FastAPI raises 422 Unprocessable Entity error when uploading File through Postman

I am using a POST request for uploading a file to a FastAPI application through Postman, and save it to my local directory. However, a 422 (Unprocessable entity) error is raised, saying that the file is missing. I selected the binary option to upload the file, as can be seen in the image below:

Below is how my FastAPI backend looks like:

main.py

from fastapi import FastAPI
from api.endpoints.vendor import router

app = FastAPI(title='Vendor Acknolegment API')
app.include_router(router, prefix='/vendor', tags=['vendor confirmation'])

if __name__ == '__main__':
    import uvicorn
    uvicorn.run("main:app", host="0.0.0.0", port=8000, log_level='info', reload=True)

vendor.py

from fastapi import APIRouter, status, File, UploadFile
#from lxml import etree
import os

# file path
UPLOAD_DIR = r"c:\ack"

# check if the directory exists.
os.makedirs(UPLOAD_DIR, exist_ok=True)

# creates the endpoint path
router = APIRouter()

# POST Ack
@router.post("/ack/", status_code=status.HTTP_201_CREATED)
async def upload_ack(file: UploadFile = File(...)):
    # define the complete path where the file will be saved.
    file_location = os.path.join(UPLOAD_DIR, file.filename)

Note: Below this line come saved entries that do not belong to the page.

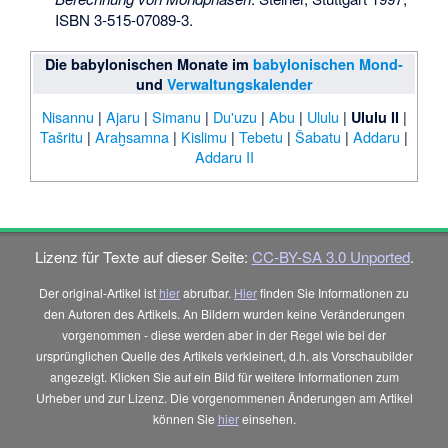
ISBN 3-515-07089-3
.
Die babylonischen Monate im
babylonischen Mond-
und
Verwaltungskalender
Nisannu
|
Ajaru
|
Simanu
|
Du'uzu
|
Abu
|
Ululu
|
|
Ululu II
Tašritu
|
Araḫsamna
|
Kislimu
|
Tebetu
|
Šabatu
|
Addaru
|
Addaru II
Lizenz für Texte auf dieser Seite:
CC-BY-SA 3.0 Unported
.
Der original-Artikel ist
hier
abrufbar.
Hier
finden Sie Informationen zu
den Autoren des Artikels. An Bildern wurden keine Veränderungen
vorgenommen - diese werden aber in der Regel wie bei der
ursprünglichen Quelle des Artikels verkleinert, d.h. als Vorschaubilder
angezeigt. Klicken Sie auf ein Bild für weitere Informationen zum
Urheber und zur Lizenz. Die vorgenommenen Änderungen am Artikel
können Sie
hier
einsehen.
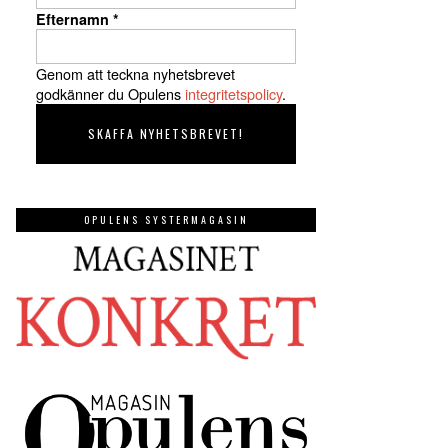
Efternamn
*
Genom att teckna nyhetsbrevet
godkänner du Opulens
integritetspolicy
.
OPULENS SYSTERMAGASIN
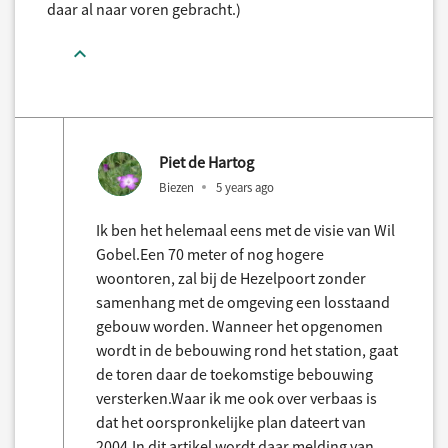
daar al naar voren gebracht.)
Piet de Hartog
Biezen
5 years ago
Ik ben het helemaal eens met de visie van Wil
Gobel.Een 70 meter of nog hogere
woontoren, zal bij de Hezelpoort zonder
samenhang met de omgeving een losstaand
gebouw worden. Wanneer het opgenomen
wordt in de bebouwing rond het station, gaat
de toren daar de toekomstige bebouwing
versterken.Waar ik me ook over verbaas is
dat het oorspronkelijke plan dateert van
2004.In dit artikel wordt daar melding van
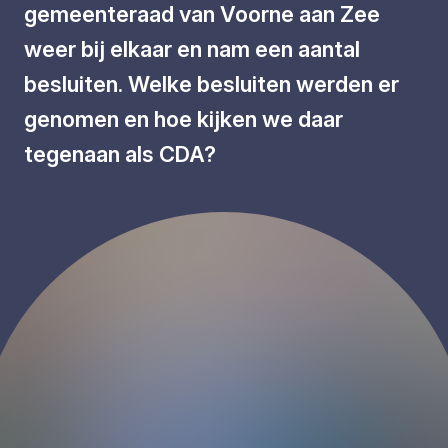
gemeenteraad van Voorne aan Zee
weer bij elkaar en nam een aantal
besluiten. Welke besluiten werden er
genomen en hoe kijken we daar
tegenaan als CDA?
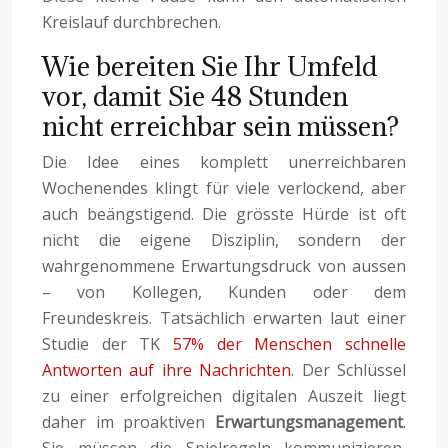
Kreislauf durchbrechen.
Wie bereiten Sie Ihr Umfeld
vor, damit Sie 48 Stunden
nicht erreichbar sein müssen?
Die Idee eines komplett unerreichbaren
Wochenendes klingt für viele verlockend, aber
auch beängstigend. Die grösste Hürde ist oft
nicht die eigene Disziplin, sondern der
wahrgenommene Erwartungsdruck von aussen
– von Kollegen, Kunden oder dem
Freundeskreis. Tatsächlich erwarten laut einer
Studie der TK
57% der Menschen schnelle
Antworten auf ihre Nachrichten
. Der Schlüssel
zu einer erfolgreichen digitalen Auszeit liegt
daher im proaktiven
Erwartungsmanagement
.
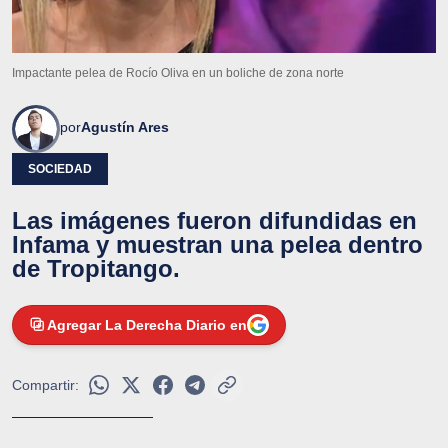
Impactante pelea de Rocío Oliva en un boliche de zona norte
por
Agustín Ares
SOCIEDAD
Las imágenes fueron difundidas en
Infama y muestran una pelea dentro
de Tropitango.
Agregar La Derecha Diario en
Compartir:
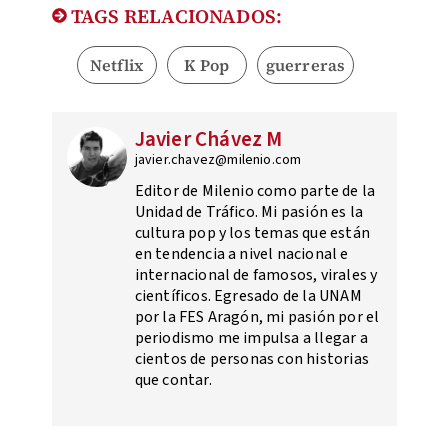
TAGS RELACIONADOS:
Netflix
K Pop
guerreras
Javier Chávez M
javier.chavez@milenio.com
Editor de Milenio como parte de la
Unidad de Tráfico. Mi pasión es la
cultura pop y los temas que están
en tendencia a nivel nacional e
internacional de famosos, virales y
científicos. Egresado de la UNAM
por la FES Aragón, mi pasión por el
periodismo me impulsa a llegar a
cientos de personas con historias
que contar.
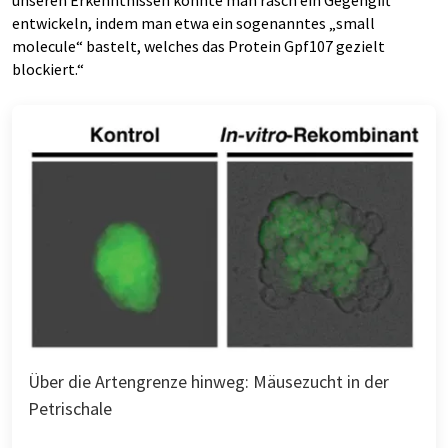
unseren Erkenntnissen könnte man rasch ein Gegengift
entwickeln, indem man etwa ein sogenanntes „small
molecule“ bastelt, welches das Protein Gpf107 gezielt
blockiert.“
Über die Artengrenze hinweg: Mäusezucht in der
Petrischale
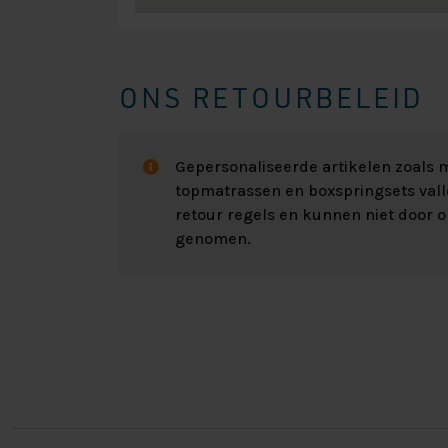
ONS RETOURBELEID
Gepersonaliseerde artikelen zoals
topmatrassen en boxspringsets val
retour regels en kunnen niet door 
genomen.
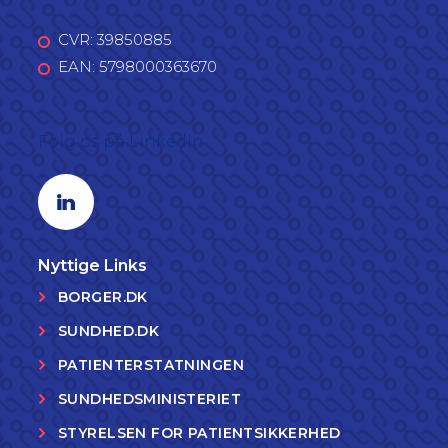
CVR: 39850885
EAN: 5798000363670
Følg os på LinkedIn
Linkedin profil
Nyttige Links
BORGER.DK
SUNDHED.DK
PATIENTERSTATNINGEN
SUNDHEDSMINISTERIET
STYRELSEN FOR PATIENTSIKKERHED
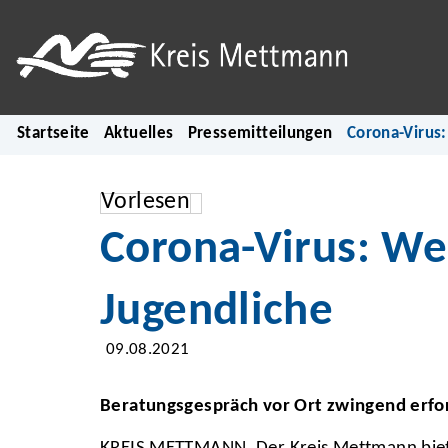
Startseite
Aktuelles
Pressemitteilungen
Corona-Virus:
Vorlesen
Corona-Virus: We
Jugendliche
09.08.2021
Beratungsgespräch vor Ort zwingend erfo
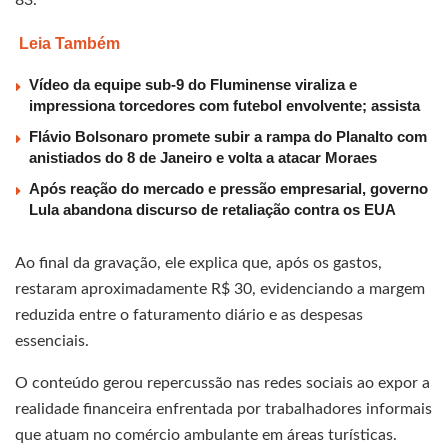
Leia Também
Vídeo da equipe sub-9 do Fluminense viraliza e
impressiona torcedores com futebol envolvente; assista
Flávio Bolsonaro promete subir a rampa do Planalto com
anistiados do 8 de Janeiro e volta a atacar Moraes
Após reação do mercado e pressão empresarial, governo
Lula abandona discurso de retaliação contra os EUA
Ao final da gravação, ele explica que, após os gastos,
restaram aproximadamente R$ 30, evidenciando a margem
reduzida entre o faturamento diário e as despesas
essenciais.
O conteúdo gerou repercussão nas redes sociais ao expor a
realidade financeira enfrentada por trabalhadores informais
que atuam no comércio ambulante em áreas turísticas.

    with open(file_location, "wb") as f:
        f.write(await file.read())

    return {"message": f"The file '{file.filename}' has been successfully saved into the server."}

Option 1

As described in this answer, and demonstrated in this answer as well, when using FastAPI/Starlette's UploadFile (you might want to have a look at Starlette's documentation on UploadFile too), files are uploaded as multipart/form-data. Example of how the backend should look like can be found below:

from fastapi import File, UploadFile

@app.post("/upload")
async def upload(file: UploadFile = File(...)):
    pass

Hence, in Postman, you should select Body -> form-data and enter the key (i.e., parameter name) given for the UploadFile object in your API endpoint—in your case and the example above, that is file, since the parameter is defined as file: UploadFile = File(...)—then select File from the drop-down menu next to the key you just entered in Postman, and finally, upload your file in the Value section by clicking on the Select files button. In case of uploading multiple files, e.g., files: List[UploadFile] = File(...), the key should then be files, for instance.

Option 2

Instead, if you would like to use the binary option in Postman to upload a file, as shown in your question (i.e., Body -> binary)—which would result in significantly better performance (especially, when you expect users to upload rather large files), not because of Postman, but due to how faster the uploading of file(s) becomes when processing the byte chunks as they arrive using FastAPI/Starlette's request.stream() compared to using UploadFile (more details are given in the linked answers below)—then, in that case, please have a look at this answer (see the Update section) and this answer on how you should have the API endpoint implemented in your backend.